The UE communication interface 415 may include a transceiver that communicates with other components of the telecommunications network 100, such as, e.g., the data network 145, the RAN 130, including, e.g., the RU(s) 131, DU(s) 132, or CU(s) 133, etc. over one or more communication networks or connections. The UE electronic processor 405 includes one or more processors (e.g., one or more microprocessors, one or more application-specific integrated circuits (ASICs), and/or one or more other suitable electronic device for processing data), and the UE memory 410 includes a non-transitory, computer-readable storage medium. The UE electronic processor 405 is configured to retrieve instructions and data from the UE memory 410 and execute the instructions.

For example, as illustrated in FIG. 4, the UE memory 410 may store a push-to-talk (PTT) application 420. The PTT application 420 is a software application executable by the UE electronic processor 405 in the example illustrated and as specifically discussed below, although a similarly purposed module can be implemented in other ways in other examples. In some configurations, the PTT application 420 may be a dedicated software application locally stored in the UE memory 410 of the UE 110. As described in greater detail herein, the PTT application 420 (when executed by the UE electronic processor 405) may enable or facilitate PTT functionality (e.g., controlling the capture and transmission of audio data) in accordance with the technology disclosed herein.

**SET TASK A**. List every line of the listing that contains the string "grace".
The listing that follows is unrelated to the passage on the UE and its push-to-talk application.

**SUPPLIED MATERIAL**.
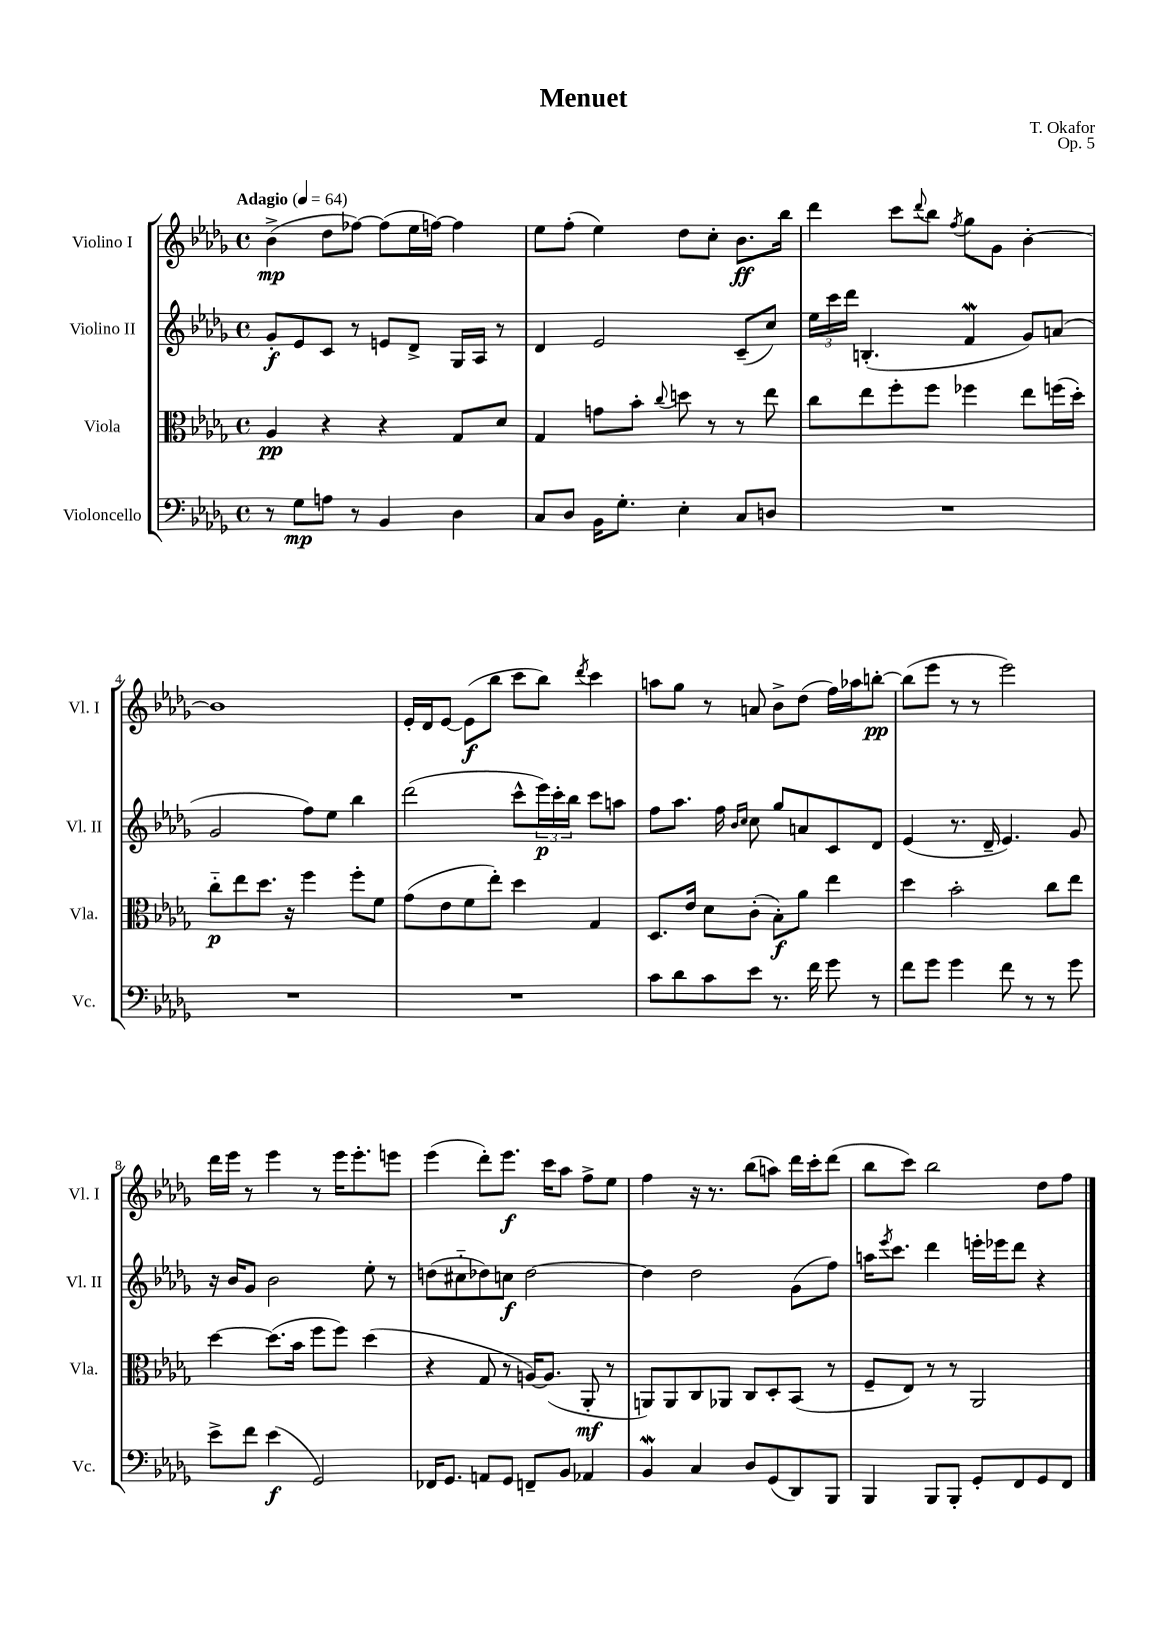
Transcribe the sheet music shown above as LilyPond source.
* * *
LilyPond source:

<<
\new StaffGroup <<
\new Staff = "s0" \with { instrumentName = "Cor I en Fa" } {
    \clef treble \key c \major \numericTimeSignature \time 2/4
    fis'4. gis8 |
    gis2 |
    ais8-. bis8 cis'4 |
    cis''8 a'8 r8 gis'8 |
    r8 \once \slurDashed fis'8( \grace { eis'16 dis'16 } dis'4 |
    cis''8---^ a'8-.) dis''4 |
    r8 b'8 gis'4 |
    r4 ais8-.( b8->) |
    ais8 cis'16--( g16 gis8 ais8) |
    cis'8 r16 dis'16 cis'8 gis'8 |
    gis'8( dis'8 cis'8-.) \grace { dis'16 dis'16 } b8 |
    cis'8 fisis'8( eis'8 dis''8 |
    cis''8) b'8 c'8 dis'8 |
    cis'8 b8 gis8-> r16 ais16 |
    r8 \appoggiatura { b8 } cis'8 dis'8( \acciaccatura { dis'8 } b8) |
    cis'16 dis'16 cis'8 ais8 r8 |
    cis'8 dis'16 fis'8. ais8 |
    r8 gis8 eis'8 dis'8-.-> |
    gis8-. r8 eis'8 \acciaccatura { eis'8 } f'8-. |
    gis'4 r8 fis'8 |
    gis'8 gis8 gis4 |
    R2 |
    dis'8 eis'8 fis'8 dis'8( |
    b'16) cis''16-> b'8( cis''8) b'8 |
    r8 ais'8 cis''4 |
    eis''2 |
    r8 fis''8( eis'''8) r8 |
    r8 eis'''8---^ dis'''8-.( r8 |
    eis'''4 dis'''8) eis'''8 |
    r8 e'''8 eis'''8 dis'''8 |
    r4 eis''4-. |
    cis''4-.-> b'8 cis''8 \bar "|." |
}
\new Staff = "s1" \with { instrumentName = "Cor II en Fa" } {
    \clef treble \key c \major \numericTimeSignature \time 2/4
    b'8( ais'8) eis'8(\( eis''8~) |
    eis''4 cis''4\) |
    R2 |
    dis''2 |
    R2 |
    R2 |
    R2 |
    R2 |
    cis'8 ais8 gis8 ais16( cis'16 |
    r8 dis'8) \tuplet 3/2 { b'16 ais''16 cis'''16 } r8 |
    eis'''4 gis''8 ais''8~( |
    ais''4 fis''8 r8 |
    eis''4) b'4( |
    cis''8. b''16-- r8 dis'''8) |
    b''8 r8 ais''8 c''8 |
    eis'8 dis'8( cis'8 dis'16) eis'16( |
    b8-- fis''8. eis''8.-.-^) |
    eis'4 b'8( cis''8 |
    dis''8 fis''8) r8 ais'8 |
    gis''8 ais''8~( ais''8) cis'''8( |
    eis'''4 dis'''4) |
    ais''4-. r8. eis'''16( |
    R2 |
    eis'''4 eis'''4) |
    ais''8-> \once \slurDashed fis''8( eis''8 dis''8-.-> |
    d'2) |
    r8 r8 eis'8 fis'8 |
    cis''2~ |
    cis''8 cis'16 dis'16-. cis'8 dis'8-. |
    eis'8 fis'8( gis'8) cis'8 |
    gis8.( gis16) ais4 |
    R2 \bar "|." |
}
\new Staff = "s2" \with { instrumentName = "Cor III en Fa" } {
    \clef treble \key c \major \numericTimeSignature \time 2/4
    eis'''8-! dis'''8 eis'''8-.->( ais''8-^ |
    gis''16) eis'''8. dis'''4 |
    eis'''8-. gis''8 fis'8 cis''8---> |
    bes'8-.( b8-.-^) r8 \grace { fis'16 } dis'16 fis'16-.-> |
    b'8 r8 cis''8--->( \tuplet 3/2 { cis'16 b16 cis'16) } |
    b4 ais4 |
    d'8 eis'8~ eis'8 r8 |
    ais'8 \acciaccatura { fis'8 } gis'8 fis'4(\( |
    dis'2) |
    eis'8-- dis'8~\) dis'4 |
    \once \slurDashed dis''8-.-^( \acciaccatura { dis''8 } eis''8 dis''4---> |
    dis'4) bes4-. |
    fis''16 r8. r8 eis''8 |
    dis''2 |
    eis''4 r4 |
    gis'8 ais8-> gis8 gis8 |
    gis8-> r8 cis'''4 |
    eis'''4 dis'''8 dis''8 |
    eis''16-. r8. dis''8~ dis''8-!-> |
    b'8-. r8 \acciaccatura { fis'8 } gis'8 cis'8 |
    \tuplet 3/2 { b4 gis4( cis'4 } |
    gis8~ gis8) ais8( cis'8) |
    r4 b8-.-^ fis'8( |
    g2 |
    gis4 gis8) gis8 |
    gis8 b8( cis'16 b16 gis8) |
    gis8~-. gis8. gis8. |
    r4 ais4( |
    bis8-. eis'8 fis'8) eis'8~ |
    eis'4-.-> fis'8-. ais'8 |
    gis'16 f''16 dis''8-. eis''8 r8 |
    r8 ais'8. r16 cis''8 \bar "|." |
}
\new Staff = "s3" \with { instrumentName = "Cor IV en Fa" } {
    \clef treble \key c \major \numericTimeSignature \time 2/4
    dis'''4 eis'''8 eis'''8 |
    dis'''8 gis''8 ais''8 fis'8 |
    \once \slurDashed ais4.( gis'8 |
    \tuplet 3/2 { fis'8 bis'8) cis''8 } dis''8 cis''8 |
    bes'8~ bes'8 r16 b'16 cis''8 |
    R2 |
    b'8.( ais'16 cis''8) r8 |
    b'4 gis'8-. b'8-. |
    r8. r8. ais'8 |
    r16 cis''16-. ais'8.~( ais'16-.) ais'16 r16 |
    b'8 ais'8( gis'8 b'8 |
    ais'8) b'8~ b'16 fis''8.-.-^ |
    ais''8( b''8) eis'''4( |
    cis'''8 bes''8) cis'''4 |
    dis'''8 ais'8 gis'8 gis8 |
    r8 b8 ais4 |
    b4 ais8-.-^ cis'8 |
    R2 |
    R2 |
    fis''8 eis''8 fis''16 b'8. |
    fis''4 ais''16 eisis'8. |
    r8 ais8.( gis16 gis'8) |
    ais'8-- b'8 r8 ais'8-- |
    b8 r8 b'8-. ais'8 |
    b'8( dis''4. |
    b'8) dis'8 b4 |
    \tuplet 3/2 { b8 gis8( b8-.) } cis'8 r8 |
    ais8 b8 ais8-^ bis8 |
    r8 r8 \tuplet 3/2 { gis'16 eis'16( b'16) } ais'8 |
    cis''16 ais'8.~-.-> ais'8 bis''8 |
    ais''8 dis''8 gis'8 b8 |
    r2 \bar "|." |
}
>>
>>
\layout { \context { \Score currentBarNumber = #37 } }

**SET TASK B**. Continue the passage about the UE memory and push-to-talk application from where it stops.

**EXERCISE RESPONSE A**.
    r8 \once \slurDashed fis'8( \grace { eis'16 dis'16 } dis'4 |
    gis'8( dis'8 cis'8-.) \grace { dis'16 dis'16 } b8 |
    bes'8-.( b8-.-^) r8 \grace { fis'16 } dis'16 fis'16-.-> |

**EXERCISE RESPONSE B**.
The UE memory 410 may include additional, different, or fewer components in different configurations than illustrated in FIG. 4. Alternatively, or in addition, in some configurations, one or more components of the UE memory 410 may be combined into a single component, distributed among multiple components, or the like. Alternatively, or in addition, in some configurations, one or more components of the UE memory 410 may be stored remotely from the UE 110, or, in a remote database, another server, a remote user device, an external storage device, or the like.

As illustrated in FIG. 4, the UE 110 may include the HMI 435 for interacting with a user. The HMI 435 may include one or more input devices, one or more output devices, or a combination thereof. Accordingly, in some configurations, the HMI 435 allows a user to interact with (e.g., provide input to and receive output from) the UE 110. For example, the HMI 435 may include a keyboard, a cursor-control device (e.g., a mouse), a touch screen, a scroll ball, a mechanical button, a display device (e.g., a liquid crystal display (“LCD”)), a printer, a speaker, a microphone, etc.

In the illustrated example of FIG. 4, the HMI 435 includes a display device 440, a microphone 445, and a PTT button 450. The display device 440 may be included in the same housing as the UE 110 or may communicate with the UE 110 over one or more wired or wireless connections. As one example, the display device 440 may be a touchscreen included in a cellular phone, a smart wearable, a laptop computer, a tablet computer, etc. As another example, the display device 440 may be a monitor, a television, or a projector coupled to a terminal, desktop computer, or the like via one or more cables.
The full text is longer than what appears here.